DIRECTIVE.
Across the records below, how many lines include the string "údajů"? Respond with the number only.

MATERIALS PROVIDED.
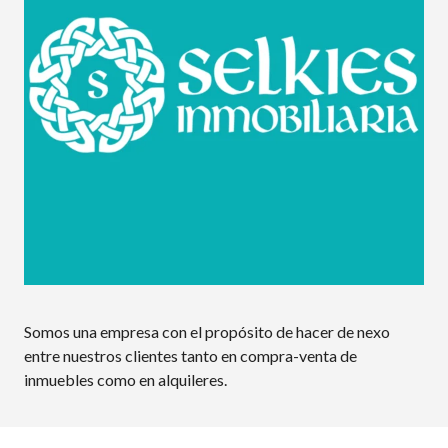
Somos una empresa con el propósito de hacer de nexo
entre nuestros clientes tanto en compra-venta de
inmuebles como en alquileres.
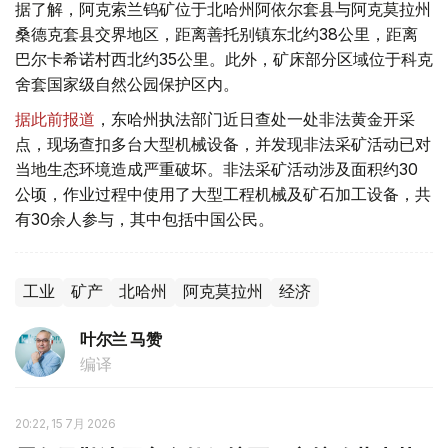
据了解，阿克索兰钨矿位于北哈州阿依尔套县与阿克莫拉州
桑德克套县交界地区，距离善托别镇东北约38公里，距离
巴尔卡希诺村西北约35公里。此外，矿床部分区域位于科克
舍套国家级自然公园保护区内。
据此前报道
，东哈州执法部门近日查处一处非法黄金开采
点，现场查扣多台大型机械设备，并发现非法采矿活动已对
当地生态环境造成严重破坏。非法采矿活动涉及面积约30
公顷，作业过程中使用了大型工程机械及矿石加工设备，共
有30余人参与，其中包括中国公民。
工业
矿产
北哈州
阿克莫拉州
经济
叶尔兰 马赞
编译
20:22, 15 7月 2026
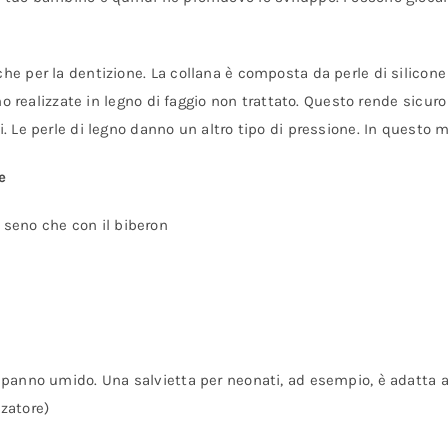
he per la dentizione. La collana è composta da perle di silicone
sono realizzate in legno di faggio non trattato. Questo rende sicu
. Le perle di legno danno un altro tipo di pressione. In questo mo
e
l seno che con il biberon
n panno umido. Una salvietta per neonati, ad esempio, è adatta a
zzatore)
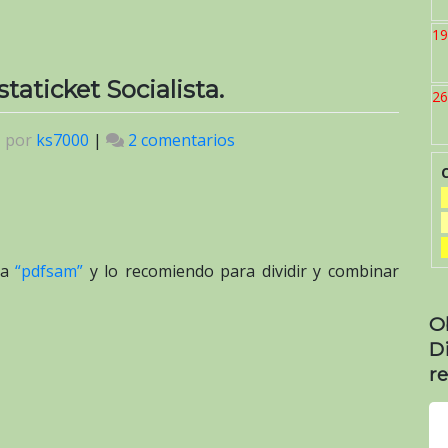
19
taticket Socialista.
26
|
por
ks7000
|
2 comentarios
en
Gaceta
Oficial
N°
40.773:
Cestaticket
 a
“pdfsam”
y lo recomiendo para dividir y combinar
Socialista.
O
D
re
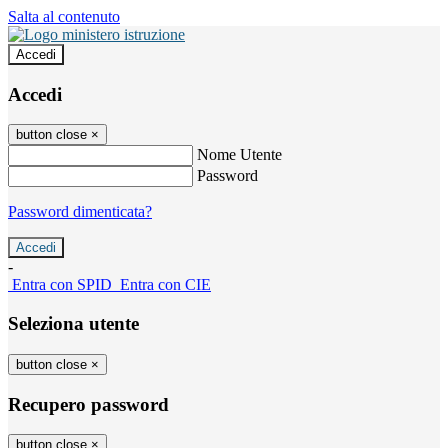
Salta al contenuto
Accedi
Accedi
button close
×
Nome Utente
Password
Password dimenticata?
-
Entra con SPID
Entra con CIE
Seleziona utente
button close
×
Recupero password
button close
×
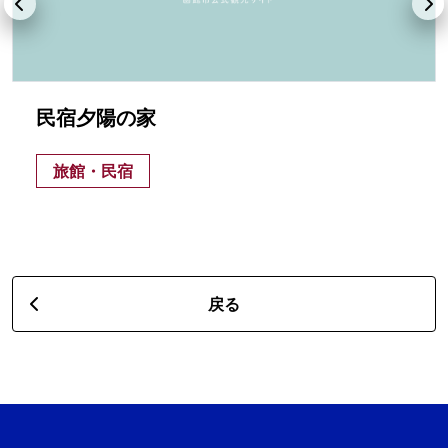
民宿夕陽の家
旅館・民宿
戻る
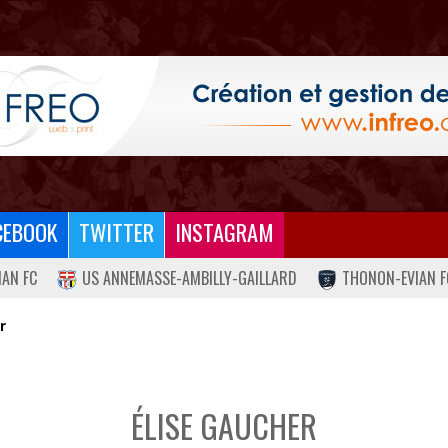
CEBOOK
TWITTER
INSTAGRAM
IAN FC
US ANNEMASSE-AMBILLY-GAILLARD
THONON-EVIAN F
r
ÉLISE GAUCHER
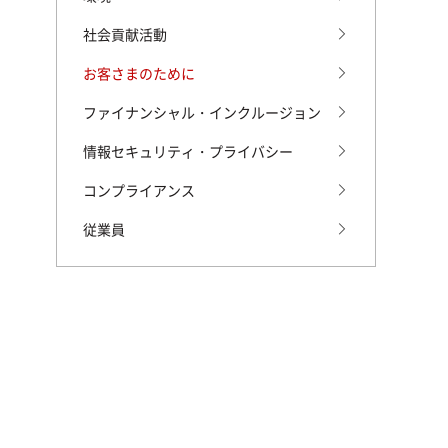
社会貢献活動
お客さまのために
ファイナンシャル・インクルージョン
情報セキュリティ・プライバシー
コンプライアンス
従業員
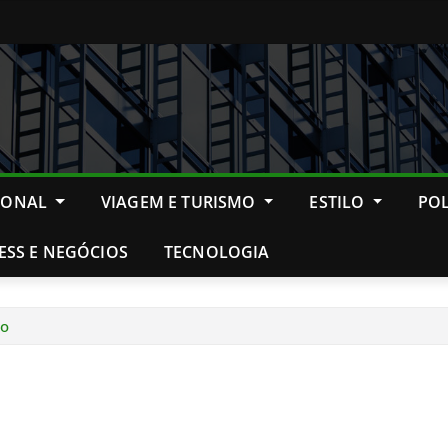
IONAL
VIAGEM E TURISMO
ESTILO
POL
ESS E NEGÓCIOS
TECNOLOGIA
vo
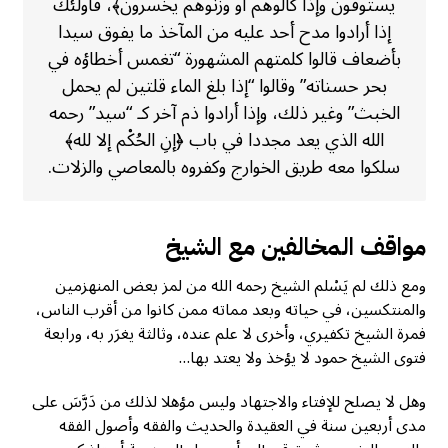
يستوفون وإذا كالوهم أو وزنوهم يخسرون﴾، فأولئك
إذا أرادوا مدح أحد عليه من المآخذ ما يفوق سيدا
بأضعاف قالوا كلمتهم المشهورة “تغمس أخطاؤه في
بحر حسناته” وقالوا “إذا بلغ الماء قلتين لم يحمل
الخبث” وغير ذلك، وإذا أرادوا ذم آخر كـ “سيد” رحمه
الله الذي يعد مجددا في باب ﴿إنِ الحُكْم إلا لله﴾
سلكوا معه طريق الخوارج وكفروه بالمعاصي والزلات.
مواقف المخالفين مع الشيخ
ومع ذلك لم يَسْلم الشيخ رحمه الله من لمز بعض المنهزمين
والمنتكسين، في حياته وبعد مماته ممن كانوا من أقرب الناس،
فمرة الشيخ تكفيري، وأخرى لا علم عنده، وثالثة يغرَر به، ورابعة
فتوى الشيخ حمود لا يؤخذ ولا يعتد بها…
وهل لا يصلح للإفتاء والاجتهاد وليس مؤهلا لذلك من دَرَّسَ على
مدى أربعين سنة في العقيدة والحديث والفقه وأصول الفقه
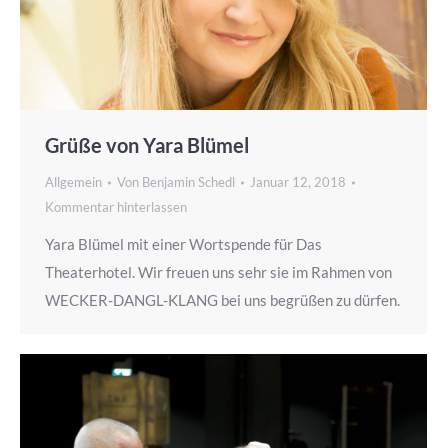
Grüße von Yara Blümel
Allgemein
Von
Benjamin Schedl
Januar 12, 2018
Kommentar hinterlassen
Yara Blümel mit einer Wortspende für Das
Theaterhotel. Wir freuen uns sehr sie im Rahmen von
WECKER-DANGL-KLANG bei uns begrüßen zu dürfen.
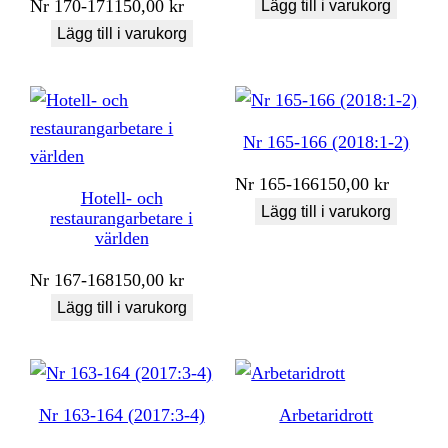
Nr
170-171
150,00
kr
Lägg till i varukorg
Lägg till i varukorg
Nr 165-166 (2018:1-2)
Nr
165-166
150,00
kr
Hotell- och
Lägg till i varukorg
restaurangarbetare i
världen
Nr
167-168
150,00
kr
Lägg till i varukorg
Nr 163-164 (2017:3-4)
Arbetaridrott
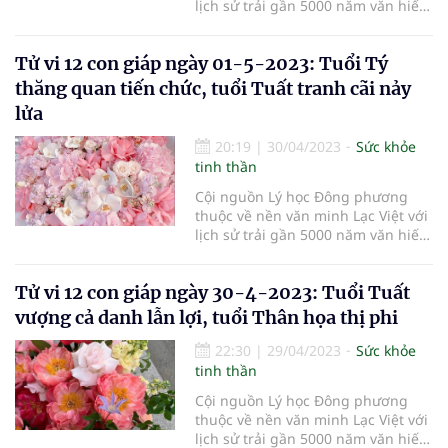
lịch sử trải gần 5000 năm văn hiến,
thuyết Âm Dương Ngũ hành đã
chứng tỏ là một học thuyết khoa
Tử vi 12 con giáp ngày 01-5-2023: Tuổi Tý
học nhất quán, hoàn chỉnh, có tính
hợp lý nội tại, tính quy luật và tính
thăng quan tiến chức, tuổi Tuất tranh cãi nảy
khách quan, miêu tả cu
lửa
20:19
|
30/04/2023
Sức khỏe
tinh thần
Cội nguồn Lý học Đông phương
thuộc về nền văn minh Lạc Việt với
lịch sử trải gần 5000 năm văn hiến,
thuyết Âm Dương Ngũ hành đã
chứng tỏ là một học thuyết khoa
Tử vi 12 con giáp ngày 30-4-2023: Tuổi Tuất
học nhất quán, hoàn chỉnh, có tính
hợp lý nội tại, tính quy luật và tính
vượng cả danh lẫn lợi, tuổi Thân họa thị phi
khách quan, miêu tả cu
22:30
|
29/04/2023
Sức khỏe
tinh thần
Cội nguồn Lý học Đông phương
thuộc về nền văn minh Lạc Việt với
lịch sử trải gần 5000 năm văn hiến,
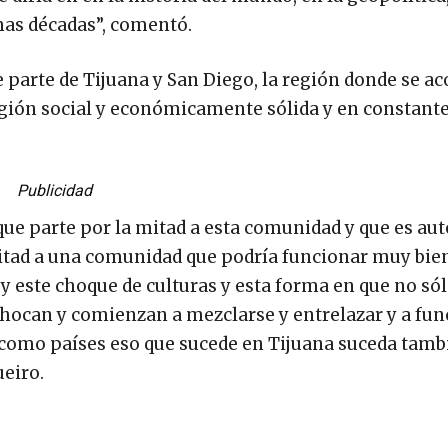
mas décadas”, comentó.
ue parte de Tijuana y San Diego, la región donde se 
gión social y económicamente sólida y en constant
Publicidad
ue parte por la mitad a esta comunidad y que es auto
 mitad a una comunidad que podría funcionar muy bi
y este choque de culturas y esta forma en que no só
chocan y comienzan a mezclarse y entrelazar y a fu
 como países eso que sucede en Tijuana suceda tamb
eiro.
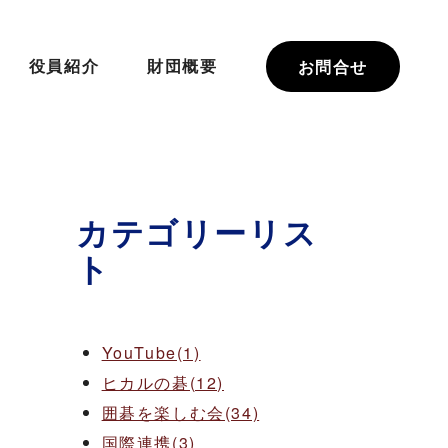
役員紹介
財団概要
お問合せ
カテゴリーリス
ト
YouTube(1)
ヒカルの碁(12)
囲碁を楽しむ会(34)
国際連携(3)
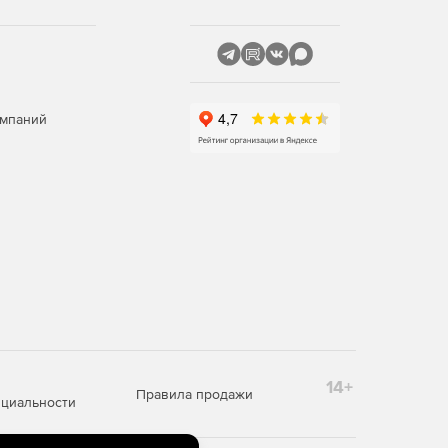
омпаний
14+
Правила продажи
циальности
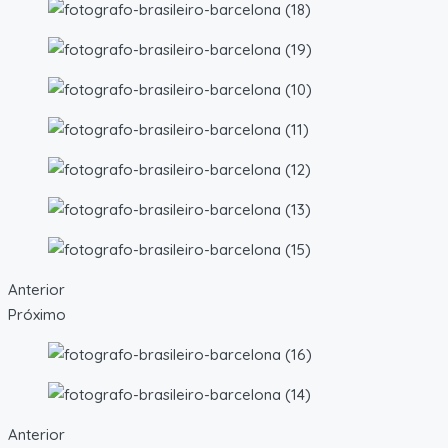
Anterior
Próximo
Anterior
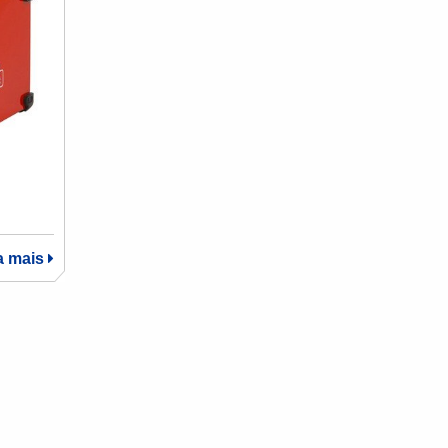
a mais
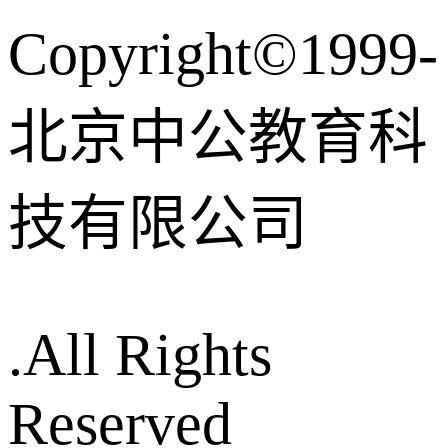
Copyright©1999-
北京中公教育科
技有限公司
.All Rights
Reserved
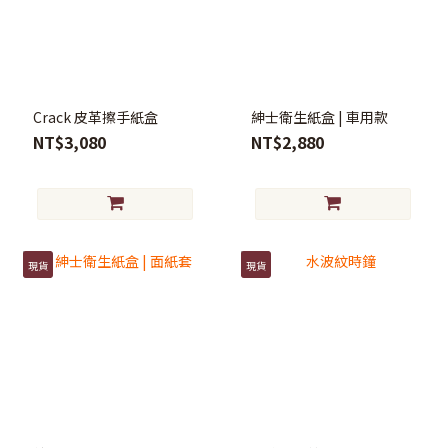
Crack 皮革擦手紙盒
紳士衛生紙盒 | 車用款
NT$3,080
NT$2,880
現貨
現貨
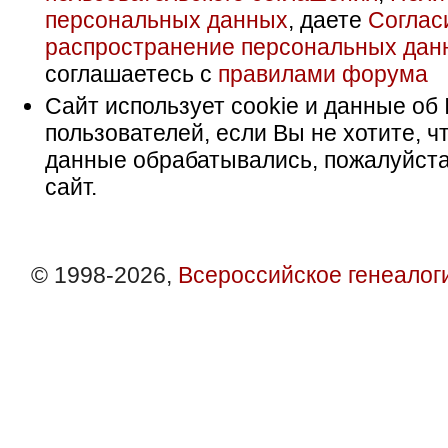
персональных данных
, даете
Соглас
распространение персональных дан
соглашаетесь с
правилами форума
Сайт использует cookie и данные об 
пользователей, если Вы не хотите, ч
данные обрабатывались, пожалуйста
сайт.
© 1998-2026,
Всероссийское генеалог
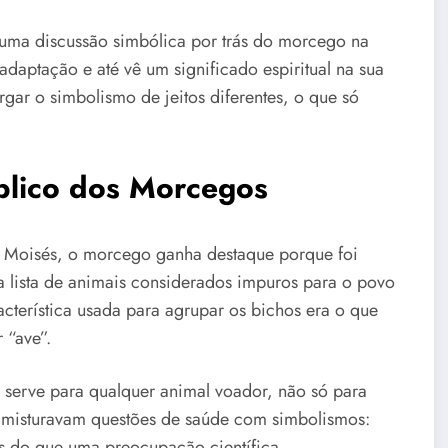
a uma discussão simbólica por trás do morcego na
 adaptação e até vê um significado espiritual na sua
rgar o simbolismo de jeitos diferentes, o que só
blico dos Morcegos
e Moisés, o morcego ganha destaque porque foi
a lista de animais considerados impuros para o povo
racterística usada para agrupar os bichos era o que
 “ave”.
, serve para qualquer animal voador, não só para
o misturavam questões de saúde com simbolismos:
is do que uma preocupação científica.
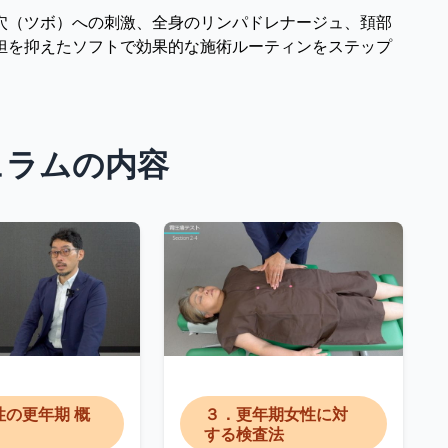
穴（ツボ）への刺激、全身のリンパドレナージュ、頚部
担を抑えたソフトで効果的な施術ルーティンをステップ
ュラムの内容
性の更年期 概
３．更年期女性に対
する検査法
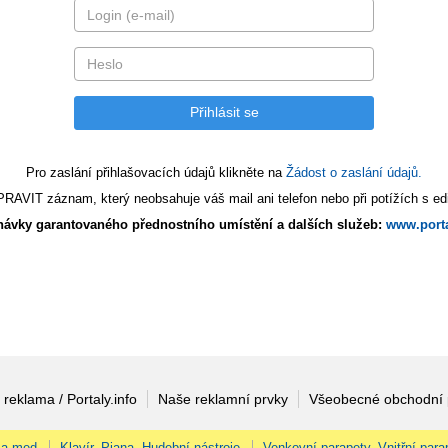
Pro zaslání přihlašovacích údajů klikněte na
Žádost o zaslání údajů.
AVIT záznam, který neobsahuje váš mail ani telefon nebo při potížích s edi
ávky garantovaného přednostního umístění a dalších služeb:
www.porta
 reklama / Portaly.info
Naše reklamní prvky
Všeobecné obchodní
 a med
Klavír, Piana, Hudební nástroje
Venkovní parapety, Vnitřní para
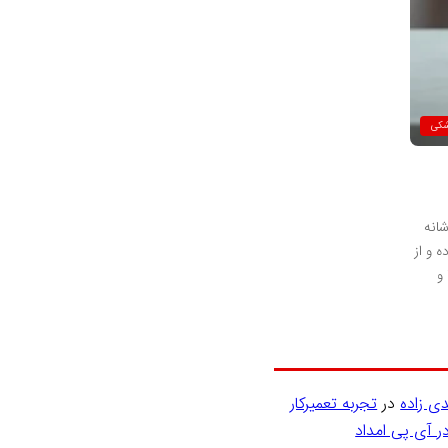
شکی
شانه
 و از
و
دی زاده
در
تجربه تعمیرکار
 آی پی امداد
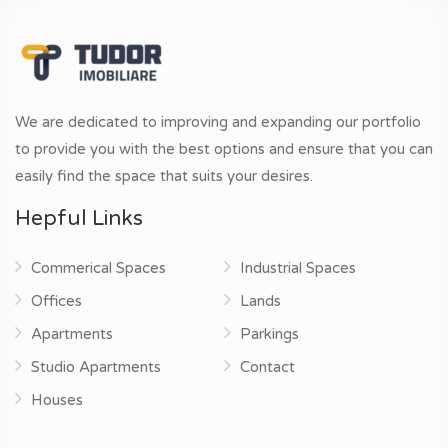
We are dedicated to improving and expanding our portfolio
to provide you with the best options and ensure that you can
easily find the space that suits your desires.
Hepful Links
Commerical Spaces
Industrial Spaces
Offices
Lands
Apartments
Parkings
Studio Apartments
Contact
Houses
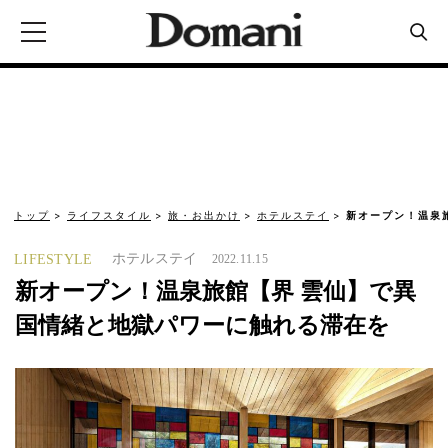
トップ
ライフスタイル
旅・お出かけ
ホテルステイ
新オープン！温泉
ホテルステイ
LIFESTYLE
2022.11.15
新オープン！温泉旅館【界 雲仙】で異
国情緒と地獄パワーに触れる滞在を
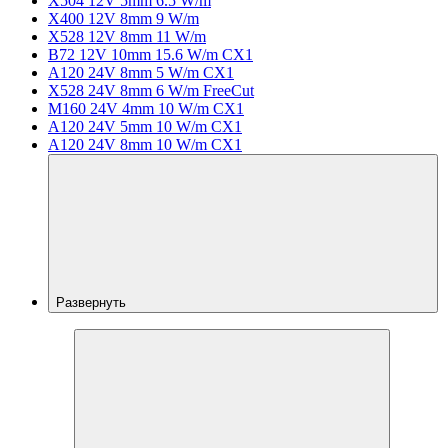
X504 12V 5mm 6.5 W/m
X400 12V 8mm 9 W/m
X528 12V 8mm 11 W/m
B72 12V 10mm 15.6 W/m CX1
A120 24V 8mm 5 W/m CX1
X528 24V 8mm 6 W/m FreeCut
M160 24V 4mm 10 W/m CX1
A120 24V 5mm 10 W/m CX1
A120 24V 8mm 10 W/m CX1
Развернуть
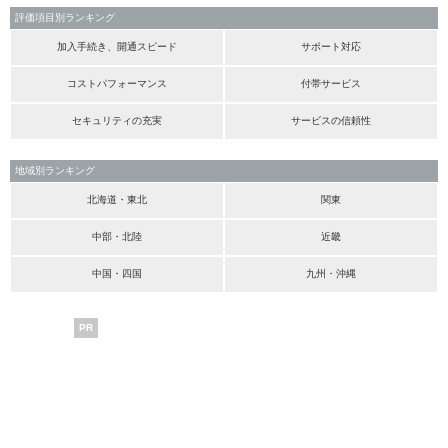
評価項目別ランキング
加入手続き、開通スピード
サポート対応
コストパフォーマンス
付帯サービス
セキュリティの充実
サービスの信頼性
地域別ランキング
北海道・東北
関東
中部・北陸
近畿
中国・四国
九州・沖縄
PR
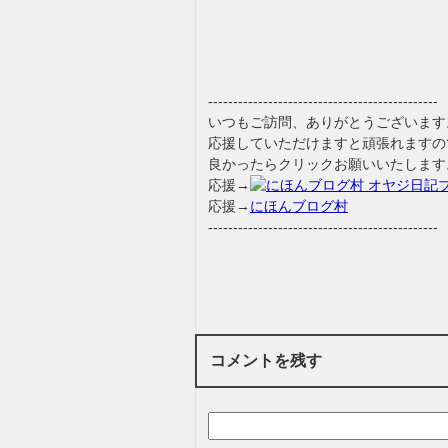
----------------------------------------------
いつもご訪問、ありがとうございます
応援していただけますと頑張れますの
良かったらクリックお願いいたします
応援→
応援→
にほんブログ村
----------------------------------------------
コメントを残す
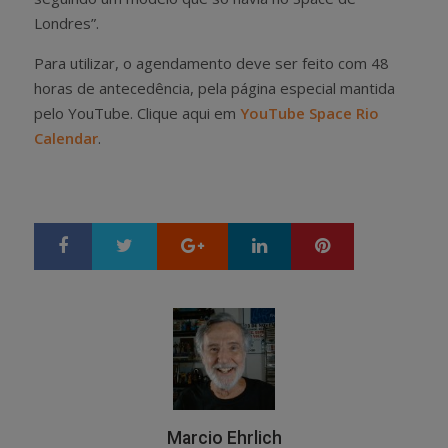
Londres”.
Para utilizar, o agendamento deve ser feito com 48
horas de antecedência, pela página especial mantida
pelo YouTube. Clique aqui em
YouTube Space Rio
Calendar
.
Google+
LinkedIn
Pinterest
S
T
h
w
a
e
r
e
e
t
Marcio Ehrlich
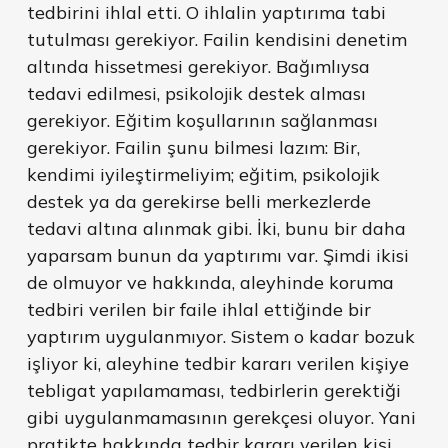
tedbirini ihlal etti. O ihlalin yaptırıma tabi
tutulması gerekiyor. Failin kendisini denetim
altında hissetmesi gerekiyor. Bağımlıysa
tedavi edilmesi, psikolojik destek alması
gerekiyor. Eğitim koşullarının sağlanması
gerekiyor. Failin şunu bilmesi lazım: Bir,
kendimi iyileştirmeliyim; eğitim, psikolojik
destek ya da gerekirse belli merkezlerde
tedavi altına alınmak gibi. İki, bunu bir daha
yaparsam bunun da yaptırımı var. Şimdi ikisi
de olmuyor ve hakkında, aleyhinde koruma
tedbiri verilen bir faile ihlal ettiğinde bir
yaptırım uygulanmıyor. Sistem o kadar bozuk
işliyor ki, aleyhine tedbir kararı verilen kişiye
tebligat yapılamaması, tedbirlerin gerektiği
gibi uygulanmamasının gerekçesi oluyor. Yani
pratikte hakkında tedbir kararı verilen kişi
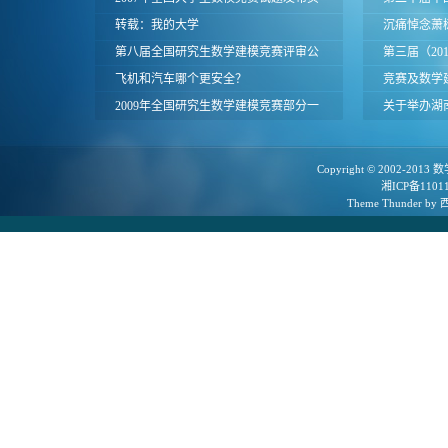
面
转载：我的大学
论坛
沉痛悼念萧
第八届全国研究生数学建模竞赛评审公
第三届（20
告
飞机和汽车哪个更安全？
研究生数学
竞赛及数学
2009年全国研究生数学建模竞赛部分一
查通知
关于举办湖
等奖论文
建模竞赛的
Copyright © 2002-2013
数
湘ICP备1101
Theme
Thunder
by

SOLUTION FOR THIS EXERCISE.
2